Human challenge studies with other common, less pathogenic CoVs have shown that protection may last for only 1 to 2 years, and little is known about the amount of cross-reactivity between different strains 14. For instance, antibodies to the nucleocapsid protein of alpha-coronaviruses protect against subsequent infections within the alpha-coronavirus group, with the same observed for beta-coronaviruses. However, no protection is afforded between the different groups. Additionally, in some coronaviruses studied, pre-existing high neutralizing antibody titers pre-disposed individuals to worse cold symptoms upon viral challenge, again indicating the occurrence of ADE 14.
In SARS-CoV and MERS-CoV, spike protein epitope sequence-dependent disease enhancement has been observed11, and ADE has been linked to the cytokine storm syndrome in the most severe cases of MERS, SARS-CoV, and SARS-CoV-2 7. Moreover, clinical trials for DENV and RSV vaccines were terminated due to ADE in the past.
Overall, the evidence is ambiguous, however, and points to many remaining unknown factors rather than likely conclusions. Many of the concerns raised for the potential of ADE originate from in vitro studies or animal models in experimental settings, which can be extrapolated to clinical implications only with little certainty.
Other reports have shown sequential infection with human coronaviruses without indications of disease enhancement, for instance, and some SARS-CoV and MERS-CoV vaccine candidates have proceeded to early-phase clinical trials. There are also animal studies in which vaccines targeted at CoV spike proteins showed strong immunogenicity and provided protection upon challenge 4.
Lower SARS and COVID-19 disease severity in children may also result from other factors besides the lack of CoV antibody prevalence, such as macrophage and memory T cell immaturity found in infants and adolescents, respectively, and a smaller memory B cell diversity 7.

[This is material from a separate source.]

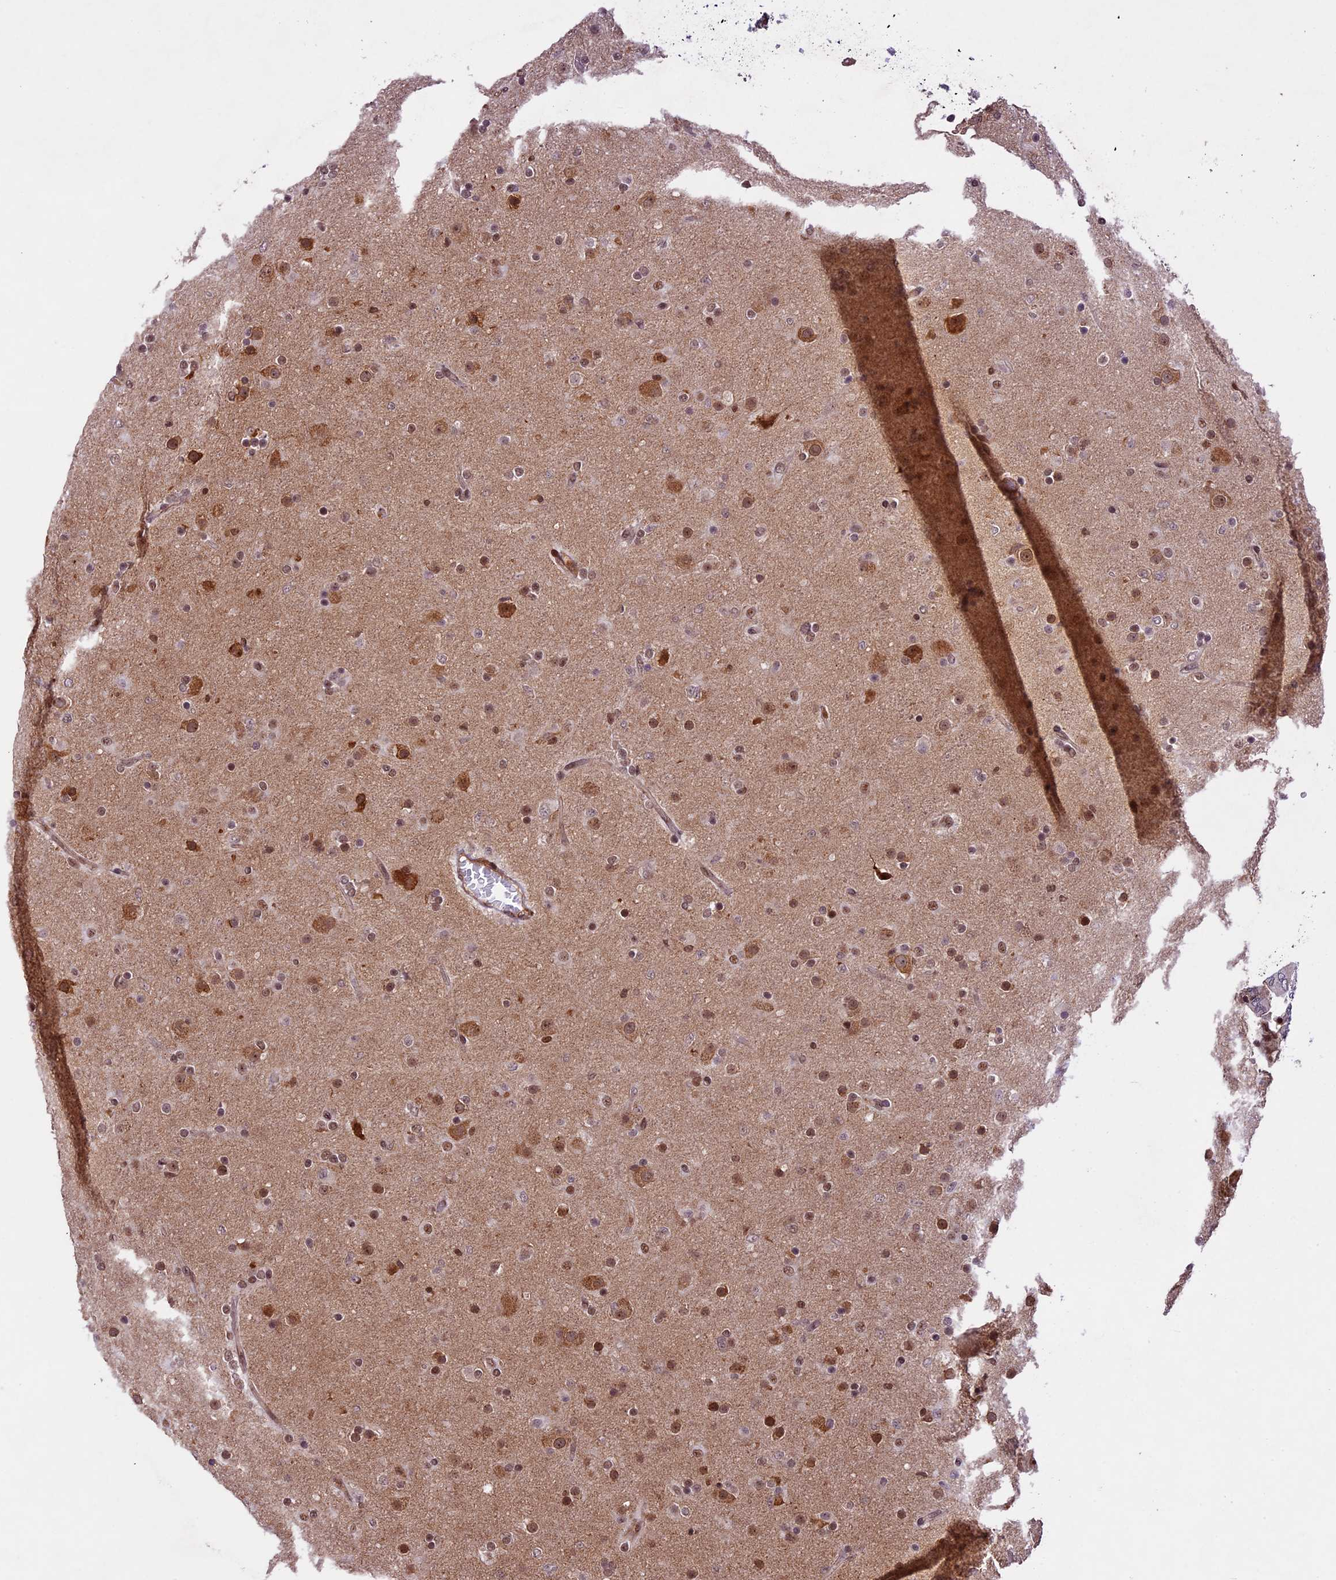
{"staining": {"intensity": "moderate", "quantity": ">75%", "location": "cytoplasmic/membranous,nuclear"}, "tissue": "glioma", "cell_type": "Tumor cells", "image_type": "cancer", "snomed": [{"axis": "morphology", "description": "Glioma, malignant, Low grade"}, {"axis": "topography", "description": "Brain"}], "caption": "Moderate cytoplasmic/membranous and nuclear protein expression is appreciated in about >75% of tumor cells in glioma.", "gene": "DHX38", "patient": {"sex": "male", "age": 65}}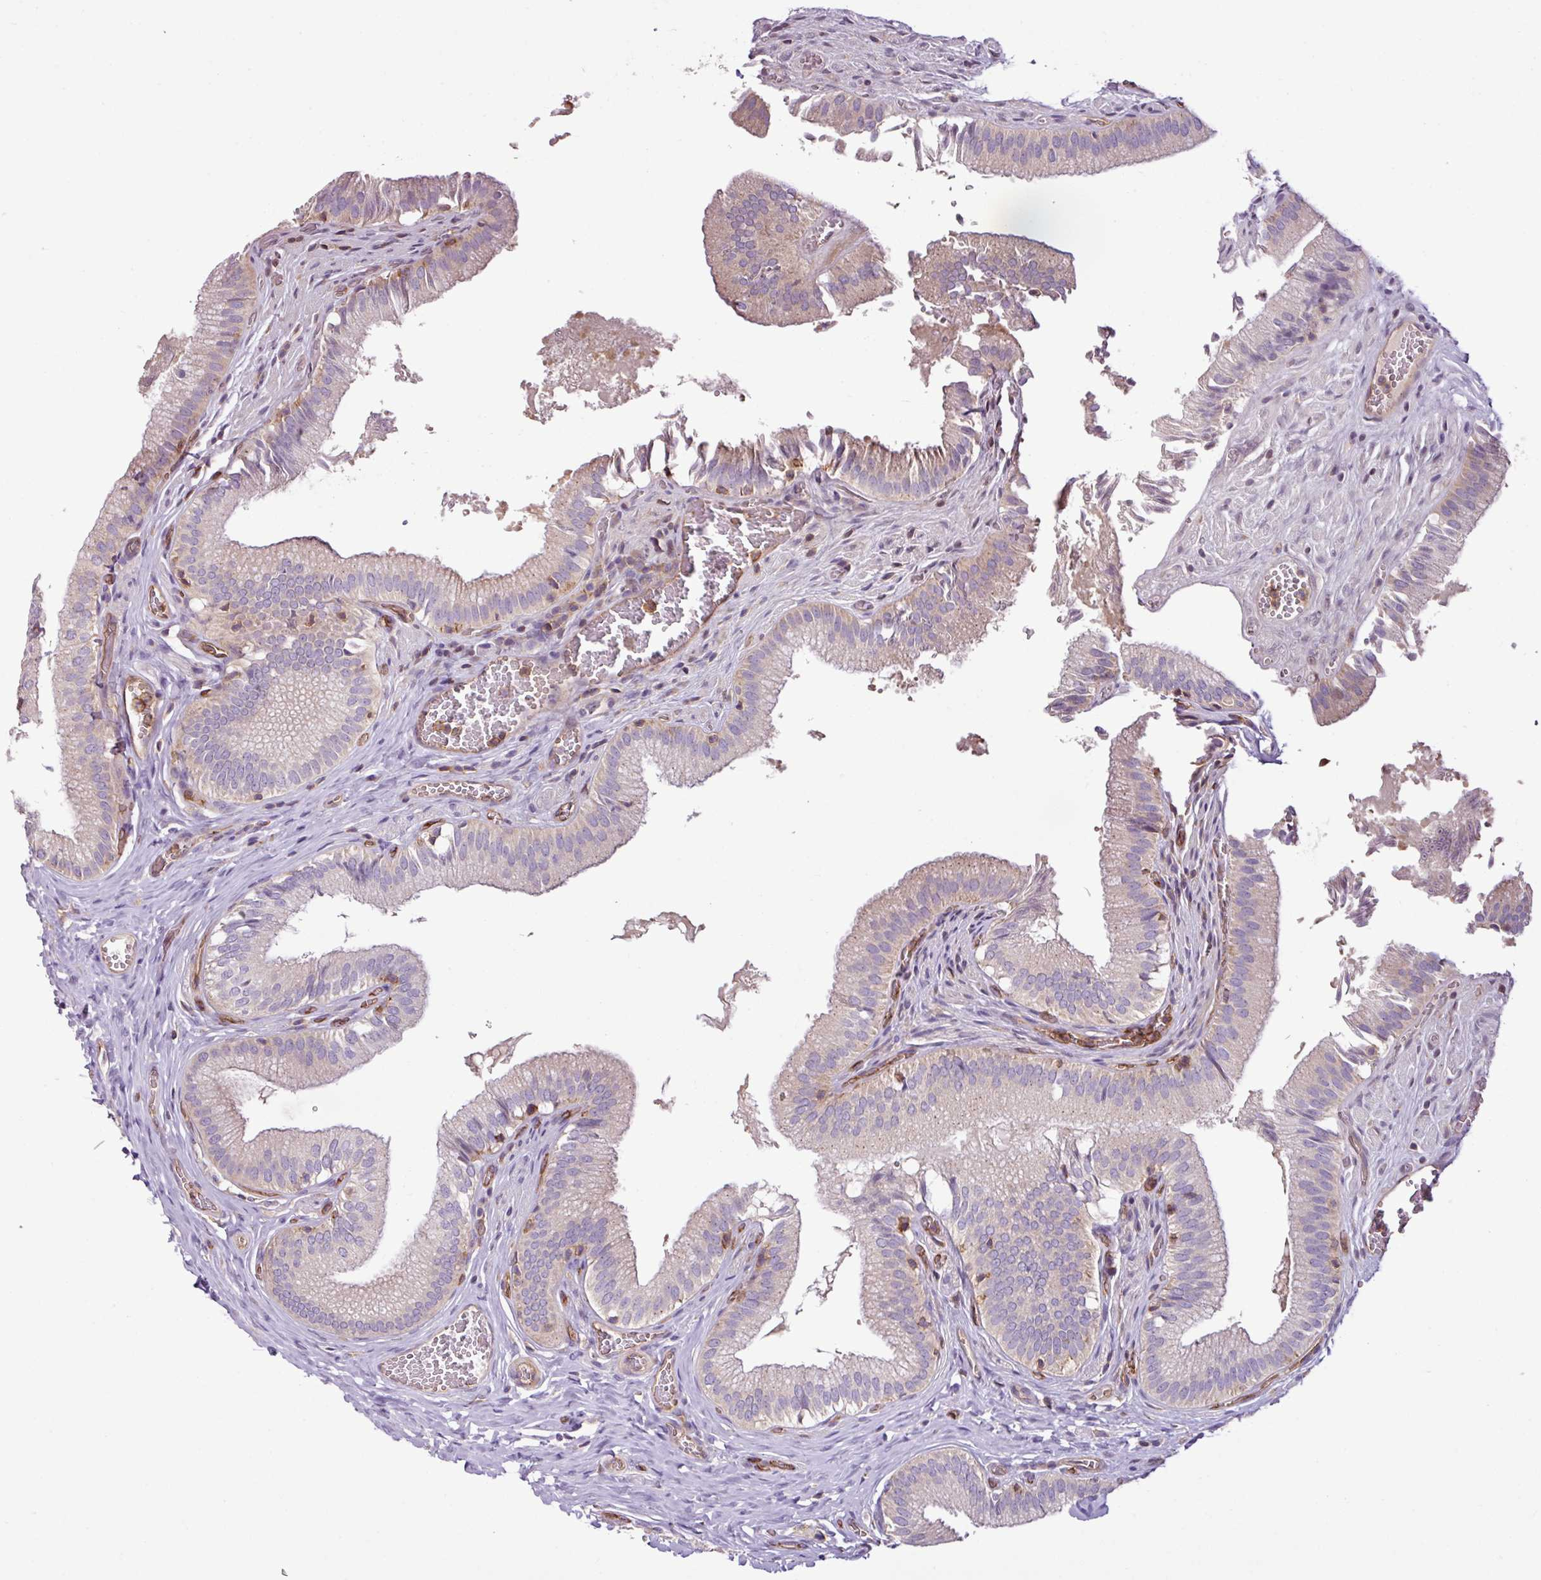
{"staining": {"intensity": "moderate", "quantity": "<25%", "location": "cytoplasmic/membranous"}, "tissue": "gallbladder", "cell_type": "Glandular cells", "image_type": "normal", "snomed": [{"axis": "morphology", "description": "Normal tissue, NOS"}, {"axis": "topography", "description": "Gallbladder"}, {"axis": "topography", "description": "Peripheral nerve tissue"}], "caption": "Glandular cells display moderate cytoplasmic/membranous expression in approximately <25% of cells in normal gallbladder. Nuclei are stained in blue.", "gene": "ZNF106", "patient": {"sex": "male", "age": 17}}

With this uncertainty, many other factors that can potentially influence whether an antibody becomes enhancing or protective have not yet been investigated. These include the adjuvant used, the route of immunization, or vaccine protein glycosylation 4,7,9 in addition to age at vaccination and prior exposure to CoVs. The effects of antibody-specific variables such as concentration, specificity, antigen target, affinity, and isotype are to be elucidated 9,18. Other critical gaps in the knowledge concern antibody kinetics in subclinical infections. These affect the validity of antibody assays used in diagnostics, since antibody titers, whether neutralizing or not, are not necessarily linked to lasting immunity 14,19.
The best way forward to safely investigate antibody kinetics, cross-reactivity, and the potential for ADE is perhaps the design of sizeable human challenge studies, using less virulent CoVs 4 or attenuated strains of SARS-CoV-2. The latter would be more specific due to spike protein similarity and would be able to provide higher confidence in the results. With any coronavirus, literature has shown that the potential for ADE exists independent of vaccine technology and must be considered carefully when designing vaccine candidates or treatment approaches.